Experts are currently, no pun intended, working on creating a so called "smart" electrical grid for the nation. Gary Crawford is plugged into this report.
“To once again make the American electrical distribution, transmission, generation systems the leader in the world.”
“Yes, a smarter grid.”
“And that will translate into energy savings and cost savings for businesses and consumers.”

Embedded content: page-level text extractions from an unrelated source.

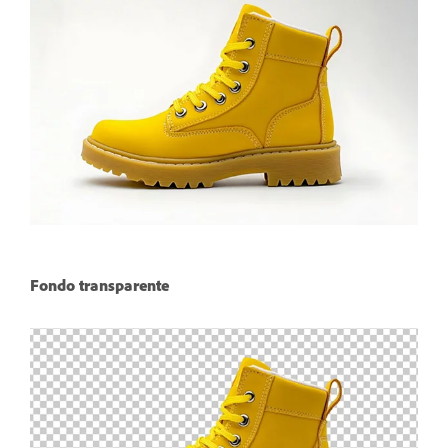
Fondo transparente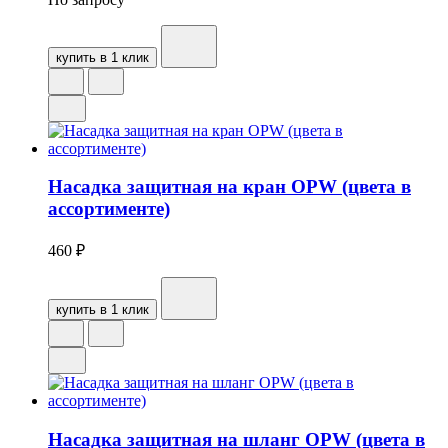
купить в 1 клик
Насадка защитная на кран OPW (цвета в
ассортименте)
460
₽
купить в 1 клик
Насадка защитная на шланг OPW (цвета в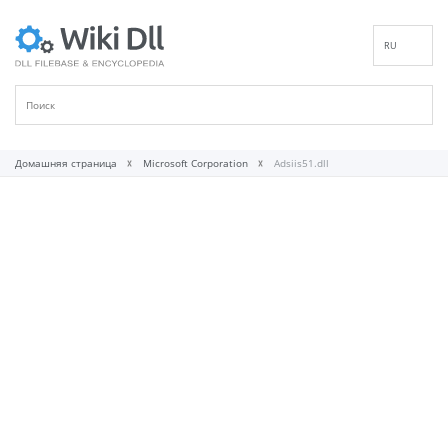
RU
EN
DE
ES
FR
Домашняя страница
Microsoft Corporation
Adsiis51.dll
IT
PT
ID
NL
NN
SV
VI
FI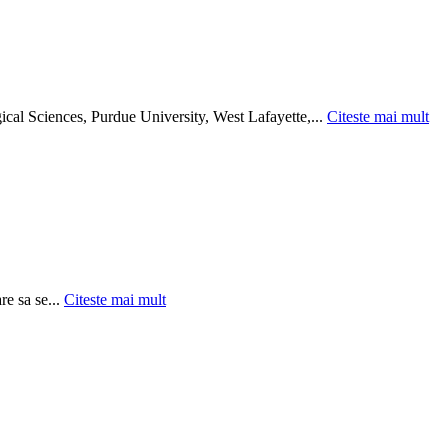
cal Sciences, Purdue University, West Lafayette,...
Citeste mai mult
re sa se...
Citeste mai mult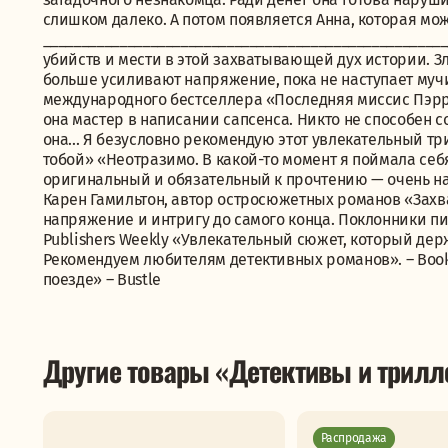
слишком далеко. А потом появляется Анна, которая мо
_____________________________________________________
убийств и мести в этой захватывающей дух истории. 
больше усиливают напряжение, пока не наступает мучи
международного бестселлера «Последняя миссис Пэрр
она мастер в написании сапсенса. Никто не способен с
она... Я безусловно рекомендую этот увлекательный три
тобой» «Неотразимо. В какой-то момент я поймала себ
оригинальный и обязательный к прочтению — очень н
Карен Гамильтон, автор остросюжетных романов «Зах
напряжение и интригу до самого конца. Поклонники пи
Publishers Weekly «Увлекательный сюжет, который де
Рекомендуем любителям детективных романов». – Book
поезде» – Bustle
Другие товары «Детективы и трил
Распродажа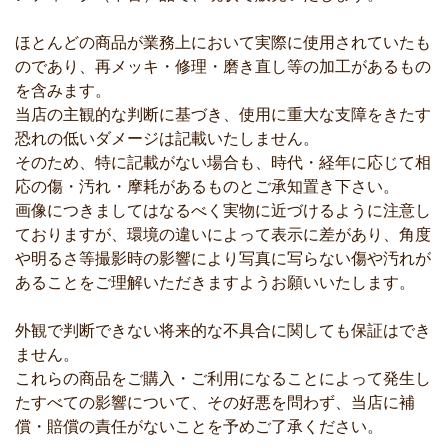
ほとんどの商品が業務上において実際に使用されていたも
のであり、再メッキ・修理・磨き直し等の加工があるもの
を含みます。
当店の主観的な判断に基づき、使用に重大な支障をきたす
恐れの低いダメージは記載いたしません。
そのため、特に記載がない場合も、時代・経年に応じて相
応の傷・汚れ・摩耗があるものとご承知置き下さい。
画像につきましてはなるべく実物に近づけるように注意し
ておりますが、環境の違いによって表示に差があり、角度
や明るさ等撮影時の影響により写真に写らない傷や汚れが
あることをご理解いただきますようお願いいたします。
外観で判断できない将来的な不具合に関しても保証はでき
ません。
これらの商品をご購入・ご利用になることによって発生し
たすべての影響について、その好悪を問わず、当店に補
償・賠償の責任がないことを予めご了承ください。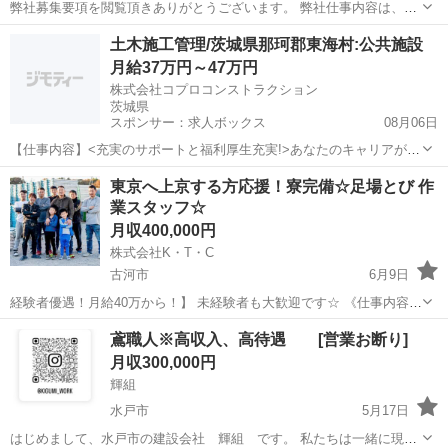
弊社募集要項を閲覧頂きありがとうございます。 弊社仕事内容は、プ
ラント内の 足場組立、解体を行っております。 今後事業拡大に伴い、
茨城
神栖市
鳶職
給料
土木施工管理/茨城県那珂郡東海村:公共施設
新しい仲間を 募集しております。 未経験の方でもOJTを行い、先輩方
月給37万円～47万円
が フォロ...
株式会社コプロコンストラクション
茨城県
スポンサー：求人ボックス
08月06日
【仕事内容】<充実のサポートと福利厚生充実!>あなたのキャリアが活
かせるお仕事 大手で安心して働ける環境です 40代・50代・60代の方
正社員
東京へ上京する方応援！寮完備☆足場とび 作
が活躍されています アピールポイント 土木施工管理の経験を活かし、
業スタッフ☆
社会インフラを支えるやりがい...
月収400,000円
株式会社K・T・C
古河市
6月9日
経験者優遇！月給40万から！】 未経験者も大歓迎です☆ 《仕事内容》
都内を中心にマンションの改修工事の足場をメインに行なっていま
茨城
古河市
鳶職
鳶職人※高収入、高待遇 [営業お断り]
す。 《活かせる経験》 足場作業 その他建設作業経験 《...
月収300,000円
輝組
水戸市
5月17日
はじめまして、水戸市の建設会社 輝組 です。 私たちは一緒に現場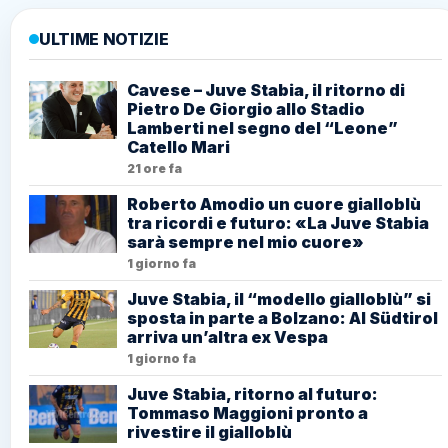
ULTIME NOTIZIE
Cavese – Juve Stabia, il ritorno di
Pietro De Giorgio allo Stadio
Lamberti nel segno del “Leone”
Catello Mari
21 ore fa
Roberto Amodio un cuore gialloblù
tra ricordi e futuro: «La Juve Stabia
sarà sempre nel mio cuore»
1 giorno fa
Juve Stabia, il “modello gialloblù” si
sposta in parte a Bolzano: Al Südtirol
arriva un’altra ex Vespa
1 giorno fa
Juve Stabia, ritorno al futuro:
Tommaso Maggioni pronto a
rivestire il gialloblù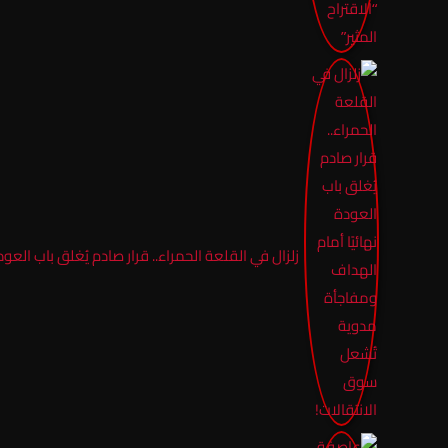
زلزال في القلعة الحمراء.. قرار صادم يُغلق باب الع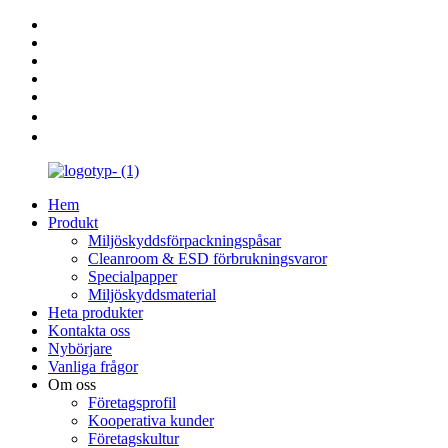
Hem
Produkt
Miljöskyddsförpackningspåsar
Cleanroom & ESD förbrukningsvaror
Specialpapper
Miljöskyddsmaterial
Heta produkter
Kontakta oss
Nybörjare
Vanliga frågor
Om oss
Företagsprofil
Kooperativa kunder
Företagskultur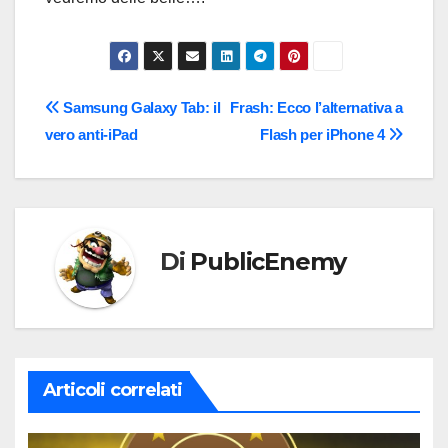
Navigazione
Samsung Galaxy Tab: il
Frash: Ecco l’alternativa a
vero anti-iPad
Flash per iPhone 4
articoli
Di
PublicEnemy
Articoli correlati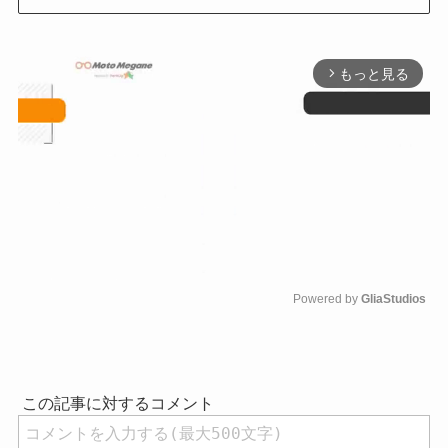
もっと見る
arrow_forward_ios
Powered by 
GliaStudios
M
u
t
e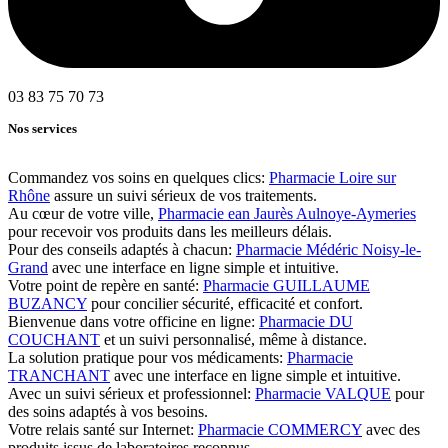
03 83 75 70 73
Nos services
Commandez vos soins en quelques clics:
Pharmacie Loire sur
Rhône
assure un suivi sérieux de vos traitements.
Au cœur de votre ville,
Pharmacie ean Jaurès Aulnoye-Aymeries
pour recevoir vos produits dans les meilleurs délais.
Pour des conseils adaptés à chacun:
Pharmacie Médéric Noisy-le-
Grand
avec une interface en ligne simple et intuitive.
Votre point de repère en santé:
Pharmacie GUILLAUME
BUZANCY
pour concilier sécurité, efficacité et confort.
Bienvenue dans votre officine en ligne:
Pharmacie DU
COUCHANT
et un suivi personnalisé, même à distance.
La solution pratique pour vos médicaments:
Pharmacie
TRANCHANT
avec une interface en ligne simple et intuitive.
Avec un suivi sérieux et professionnel:
Pharmacie VALQUE
pour
des soins adaptés à vos besoins.
Votre relais santé sur Internet:
Pharmacie COMMERCY
avec des
produits issus de laboratoires reconnus.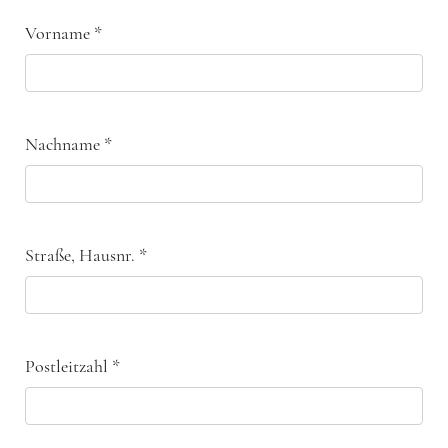
Vorname
*
Nachname
*
Straße, Hausnr.
*
Postleitzahl
*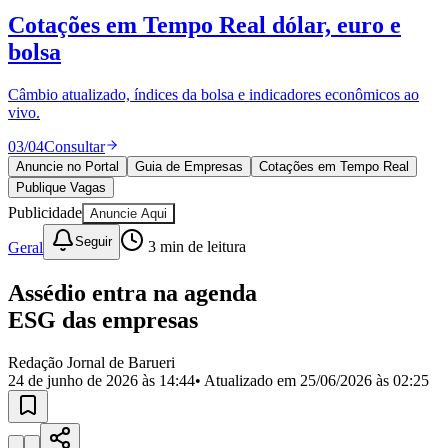
Divulgar Vagas
Novo
Cotações em Tempo Real
dólar, euro e
Publicidade Legal
bolsa
Política
Eleições
Esportes
Câmbio atualizado, índices da bolsa e indicadores econômicos ao
Saúde
vivo.
Segurança
03
/
04
Consultar
Cultura
Meio Ambiente
Anuncie no Portal
Guia de Empresas
Cotações em Tempo Real
Obras
Publique Vagas
Educação
Publicidade
Anuncie Aqui
Bairros de Barueri
Seguir
Geral
3
min de leitura
Selecione sua região
Para notícias da sua região
Assédio entra na agenda
ESG das empresas
Aldeia
Aldeia da Serra
Aldeia de Barueri
Alphaville
Bairro
Jubran
Belval
Bethaville
Boa
Redação Jornal de Barueri
Vista
Califórnia
Carapicuíba
Centro
Chácaras Marco
Cidades da
24 de junho de 2026 às 14:44
• Atualizado em
25/06/2026 às 02:25
Região
Cotia
Cruz Preta
Engenho Novo
Fazenda
Militar
Itapevi
Jandira
Jardim Audir
Jardim Belval
Jardim
Califórnia
Jardim dos Altos
Jardim dos Camargos
Jardim
Esperança
Jardim Graziela
Jardim Iracema
Jardim Itaquiti
Jardim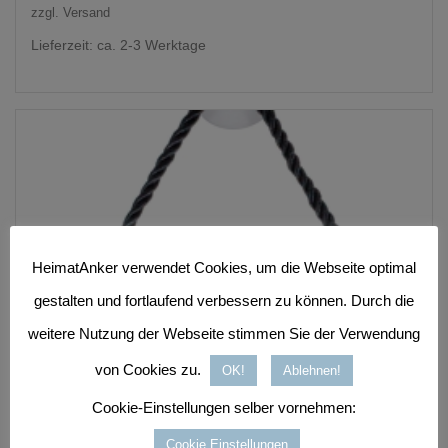
zzgl.
Versand
Lieferzeit: ca. 2-3 Werktage
HeimatAnker verwendet Cookies, um die Webseite optimal
gestalten und fortlaufend verbessern zu können. Durch die
weitere Nutzung der Webseite stimmen Sie der Verwendung
von Cookies zu.
OK!
Ablehnen!
Cookie-Einstellungen selber vornehmen:
Cookie Einstellungen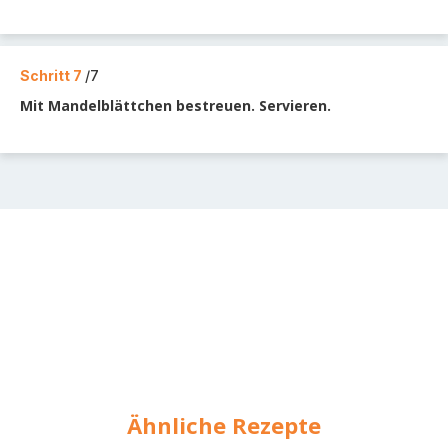
Schritt 7
/7
Mit Mandelblättchen bestreuen. Servieren.
Ähnliche Rezepte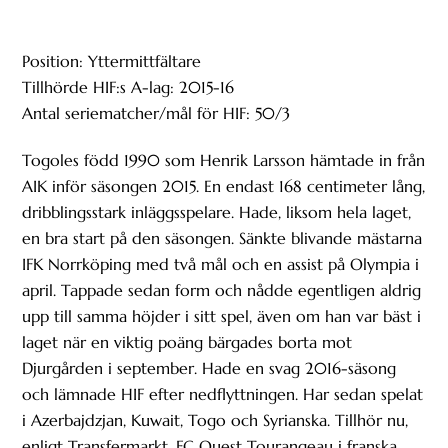
Position: Yttermittfältare
Tillhörde HIF:s A-lag: 2015-16
Antal seriematcher/mål för HIF: 50/3
Togoles född 1990 som Henrik Larsson hämtade in från
AIK inför säsongen 2015. En endast 168 centimeter lång,
dribblingsstark inläggsspelare. Hade, liksom hela laget,
en bra start på den säsongen. Sänkte blivande mästarna
IFK Norrköping med två mål och en assist på Olympia i
april. Tappade sedan form och nådde egentligen aldrig
upp till samma höjder i sitt spel, även om han var bäst i
laget när en viktig poäng bärgades borta mot
Djurgården i september. Hade en svag 2016-säsong
och lämnade HIF efter nedflyttningen. Har sedan spelat
i Azerbajdzjan, Kuwait, Togo och Syrianska. Tillhör nu,
enligt Transfermarkt, FC Ouest Tourangeau i franska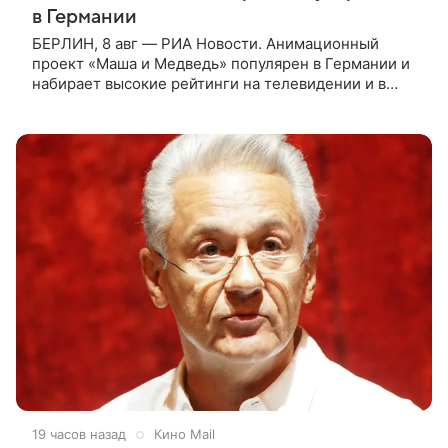
в Германии
БЕРЛИН, 8 авг — РИА Новости. Анимационный
проект «Маша и Медведь» популярен в Германии и
набирает высокие рейтинги на телевидении и в
интернете, следует из местной сетки вещания и
аналитических данных, которые
19 часов назад
Кино Mail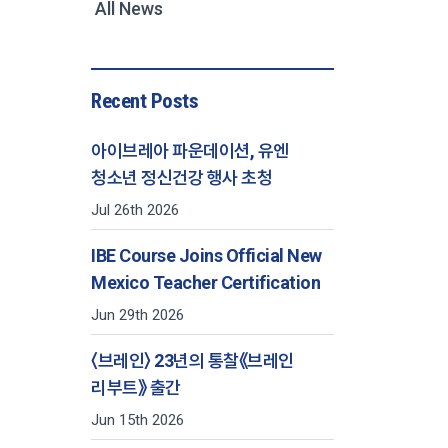
All News
Recent Posts
아이브레아 파운데이션, 유엔
청소년 정신건강 행사 초청
Jul 26th 2026
IBE Course Joins Official New
Mexico Teacher Certification
Jun 29th 2026
〈브레인〉 23년의 통찰《브레인
리부트》 출간
Jun 15th 2026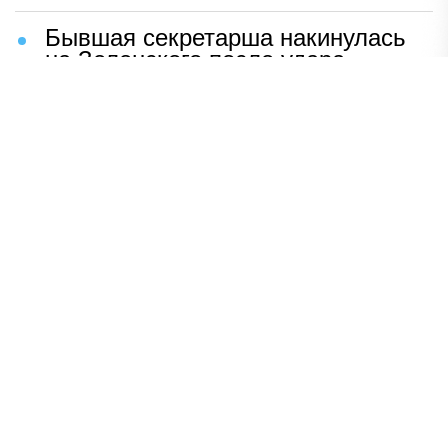
Бывшая секретарша накинулась
на Зеленского после удара
возмездия ВС РФ
В Москве назвали ключевой
фактор завершения СВО
Мерц жаждет войны с Россией:
раскрыто — зачем
Иран разгромил логово
американцев
НАВЕРХ
ПОЛНАЯ ВЕРСИЯ
Политика
Шоу-бизнес
Сад и огород
Экономика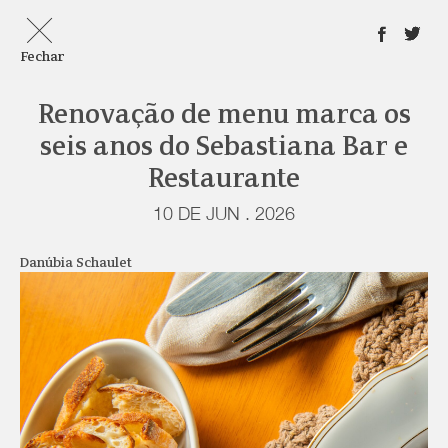
Fechar
Renovação de menu marca os
seis anos do Sebastiana Bar e
Restaurante
10 DE JUN . 2026
Danúbia Schaulet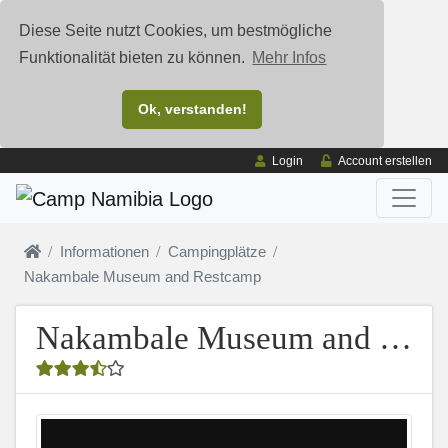
Diese Seite nutzt Cookies, um bestmögliche
Funktionalität bieten zu können.
Mehr Infos
Ok, verstanden!
Login
Account erstellen
Informationen
Campingplätze
Nakambale Museum and Restcamp
Nakambale Museum and Restcamp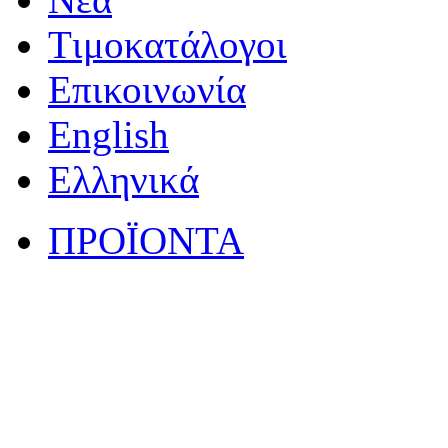
Tιμοκατάλογοι
Επικοινωνία
English
Eλληνικά
ΠΡΟΪΟΝΤΑ
HXEIA HI-FI
ΗΧΕΙΑ ΟΡΟΦΗΣ
HXEIA ΕΞΩΤΕΡΙΚΟ
ENEΡΓΑ ΗΧΕΙΑ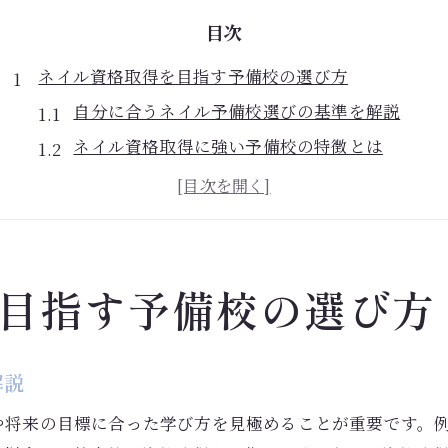
目次
ネイル資格取得を目指す予備校の選び方
自分に合うネイル予備校選びの基準を解説
ネイル資格取得に強い予備校の特徴とは
ネイルスクールと予備校の違いを比較検証
口コミから読み解くネイル予備校の実態
ネイル予備校の学費や期間を徹底チェック
実務に直結するネイル学習法とは
目指す予備校の選び方
サロン就職を見据えたネイル実務学習の進め方
ネイル予備校で学べる実践的スキルの全貌
解説
現場で役立つネイル技術の習得ポイント
や将来の目標に合った学び方を見極めることが重要です。
ネイル検定対策と実務力を両立させる方法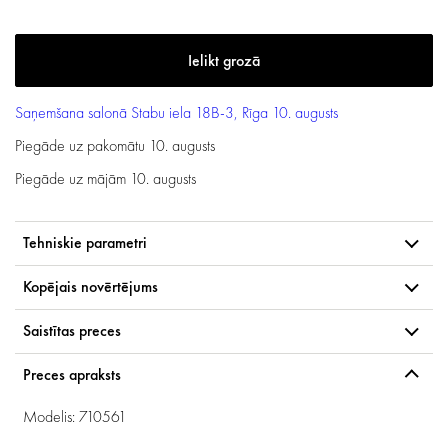
Saņemšana salonā
Stabu iela 18B-3, Rīga
10. augusts
Piegāde uz pakomātu
10. augusts
Piegāde uz mājām
10. augusts
Tehniskie parametri
Kopējais novērtējums
Saistītas preces
Preces apraksts
Modelis: 710561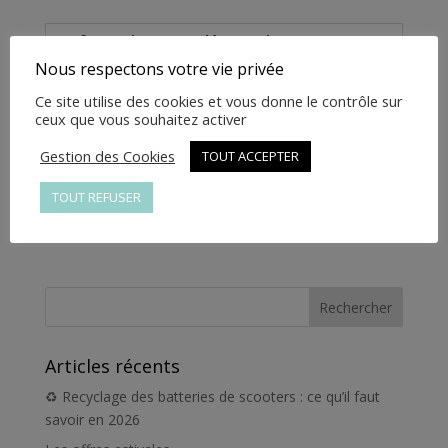
ZL03202013002
Informations complémentaires
Nous respectons votre vie privée
Informations
Ce site utilise des cookies et vous donne le contrôle sur
ceux que vous souhaitez activer
complémentaires
Gestion des Cookies
TOUT ACCEPTER
Poids
1 kg
TOUT REFUSER
Articles récents
♻️ Recyclage des batteries de scooters : ce qu’il faut
savoir en 2026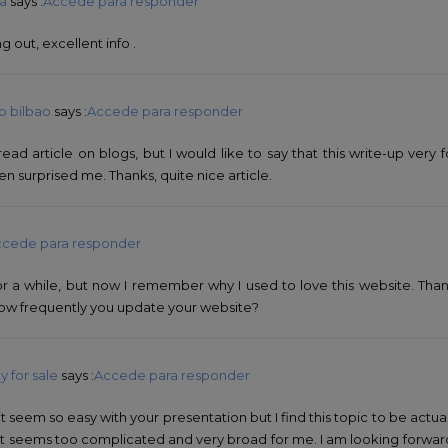
ra
says :
Accede para responder
 out, excellent info .
b bilbao
says :
Accede para responder
read article on blogs, but I would like to say that this write-up very
en surprised me. Thanks, quite nice article.
cede para responder
or a while, but now I remember why I used to love this website. Than
ow frequently you update your website?
 for sale
says :
Accede para responder
t seem so easy with your presentation but I find this topic to be actual
t seems too complicated and very broad for me. I am looking forward fo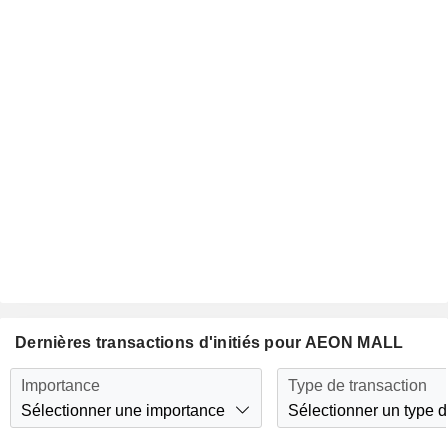
Dernières transactions d'initiés pour AEON MALL
Importance
Type de transaction
Sélectionner une importance
Sélectionner un type d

Some of the expert voices at a White House event the other day focusing on upgrading the nation’s electrical grid. Parts of which are using technology and techniques that are, to say the least, old. How old? Well, US Energy Secretary Steven Chu talked about Thomas Edison, you know the great U.S. inventor, creator of the phonograph, developer of motion pictures, the light bulb, the first power generating station in New York. Chu told the audience, if you could take Edison out of the late 1880s, put him in a time machine and send him to today:
“Edison would be amazed at the progress in lighting and sound recording. He wouldn’t understand how an LED works. He wouldn’t understand how mp3 compression works or how an iPod works. But, on the other hand, he would feel really at home with most of power today’s power generating system.”
(laughter)
They laugh but it is true. The U.S. power grid still uses techniques and technology that is over 100 years old. In some places, if you need more power or you need to step it down, there’s no automatic system to do it, no remote controls. Somebody has to go in there and… pull the switches. Transmissions lines across the country – many are decades old and leak power like a sieve. Systems are built such that a failure in one area can have a domino effect, taking out power for hundreds of miles out from the original outage. So, following the lead of many other countries already, the U.S. is beginning to try to design what is being called a “smart grid”.
“This is about consumers saving money. It is about responding to shortages and outages more quickly and improving the recovery time.” Agriculture Secretary Tom Vilsack.
The smart grid development will help generate and distribute power more efficiently with less waste and bring us, as comedian Tim Allen used to say, “More power that’s my motto…” More power.
But not just more power, smarter power, from the so-called smart grid.
“And of course a smart grid means an empowered consumer.” Dr. John Holden, President Obama’s Assistant for Science and Technology says the smart grid will bring about:
“A household or small business not only with greater and more reliable access to power, but a consumer with unprecedented knowledge about his or her energy use. And a consumer able to use that knowledge to modify use patterns, to enhance efficiency and shrink energy bills.”
Experts also say we need a smart grid to help work renewable power sources, like solar, smoothly into the grid and to accommodate all these electric cars that are coming online. And these improvements will not just be for urban residents but: “For all Americans, regardless of where they may live, work or raise their families.” And Agriculture Secretary Tom Vilsack announced more money for grid improvements this year for rural electric systems.